I mainly use my Etsy for any of my sales to help it stay official. 
http://www.etsy.com/shop/WaggleCreations?ref=l2-shop-header-avatar

*Shipping​**Domestic(USA)*~ $3.25 
*Canada*~ $6.56 USD
*Everywhere else*~ This will vary, I believe the flat rate is somewhere between $10-$12. I can always go to the post office and get an estimate for you! 

I ship with USPS.
*The yarn currently is a few different types, just a heads up. Mainly it is acrylic or cotton but certain colors that are just right may be wool or angora. Please let me know if you have any allergies to certain materials! *

*Commissions are open!*​


----------



## Lucillia (Apr 29, 2013)

:3


----------



## Elsewhere (Dec 30, 2012)

Wow, these are amazing! I'm letting my friend know about those tail ones, she's really into things like that


----------



## Lucillia (Apr 29, 2013)

Thank you Elsewhere! Please let me know if she's interested! The fluffy tail betta's are my favorite! I'm hoping to make a giant stuffed animal one soon.


----------



## RainbowsHaven (Aug 28, 2013)

Lucillia, are those yarn tails? They look great!  I made a longer one once for myself, they're so pretty and soft, but they take forever!


----------



## KawaiiRainbowMuffin (Aug 5, 2013)

I must have one!! D:


----------



## Lucillia (Apr 29, 2013)

Rainbow yes! They're key chain ones to clip to bags.  I do full sized commissions as well and I agree, they do take forever but the colors are so much more precise than with fabric. 

Kawaii I can definitely make you one! I can let you know when my commission status clears so I can work with you!


----------



## KawaiiRainbowMuffin (Aug 5, 2013)

Wewt!! D I must get one of my little boy! Just message me when ever c:


----------



## Lucillia (Apr 29, 2013)

Kawaii I will add you to my spreadsheet of people for orders and I will message you as soon as I am ready!


----------



## crumpledpaper (Sep 14, 2013)

*sighs* These are so pretty! :3 Hmm, I especially love that second one, I just wish I had the money right now!


----------



## Lucillia (Apr 29, 2013)

Its okay. Ive had to put everything on halt.


----------



## Lucillia (Apr 29, 2013)

Okay after a very hectic few months I'm back!! 
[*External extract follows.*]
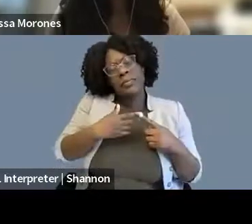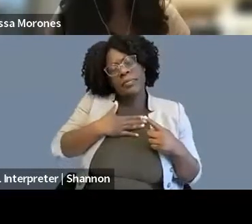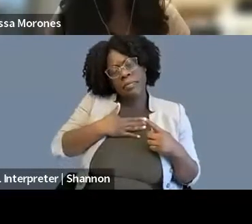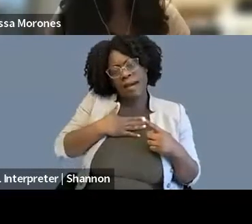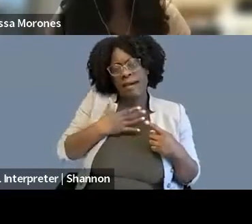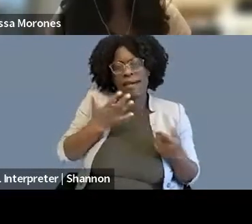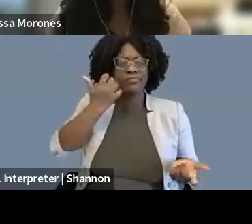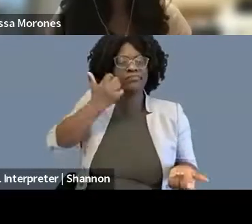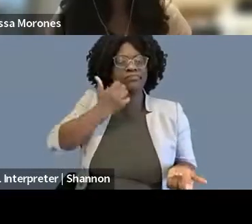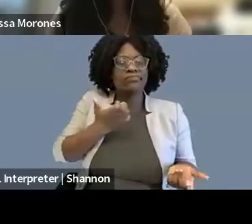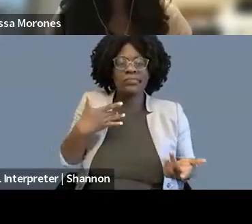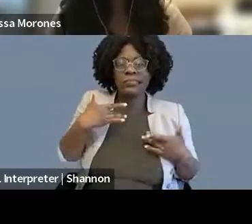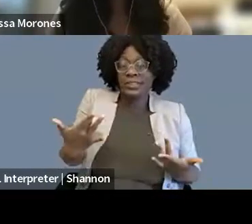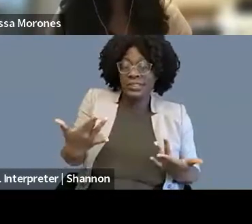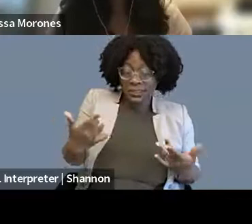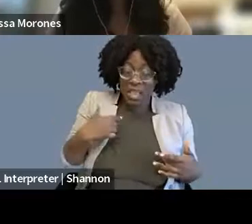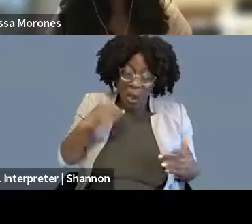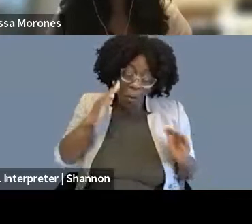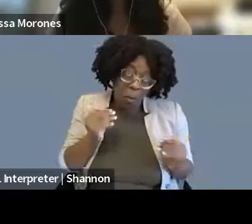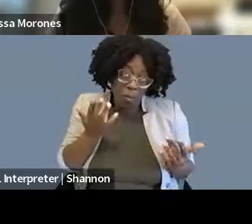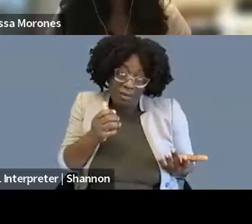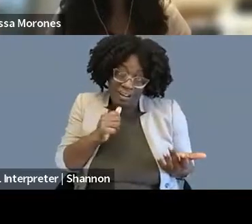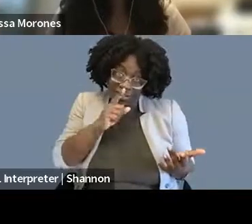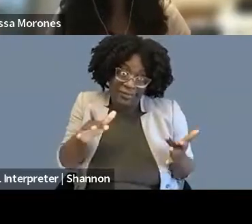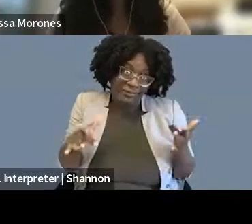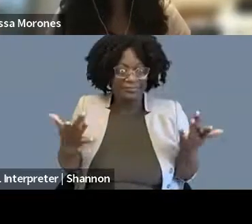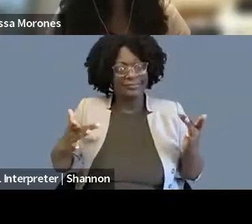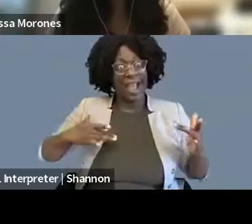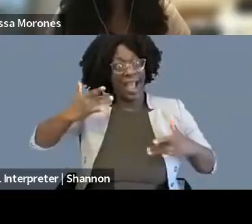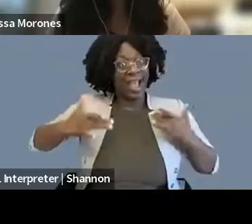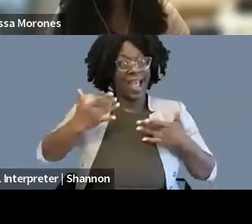You know, my days are currently pretty different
Here are two new bettas! As you can see I've made some changes and I think they're for the better. Let me know what you guys think!


----------



## Lucillia (Apr 29, 2013)

And for some reason I double posted! Oops!


----------



## Lucillia (Apr 29, 2013)

And here is thetrojanbetta's Penelope!


----------



## Indigo Betta (Sep 27, 2012)

These are adorable!


----------



## Lucillia (Apr 29, 2013)

Thank you indigo!!!! 
They're definitely getting a lot better!


----------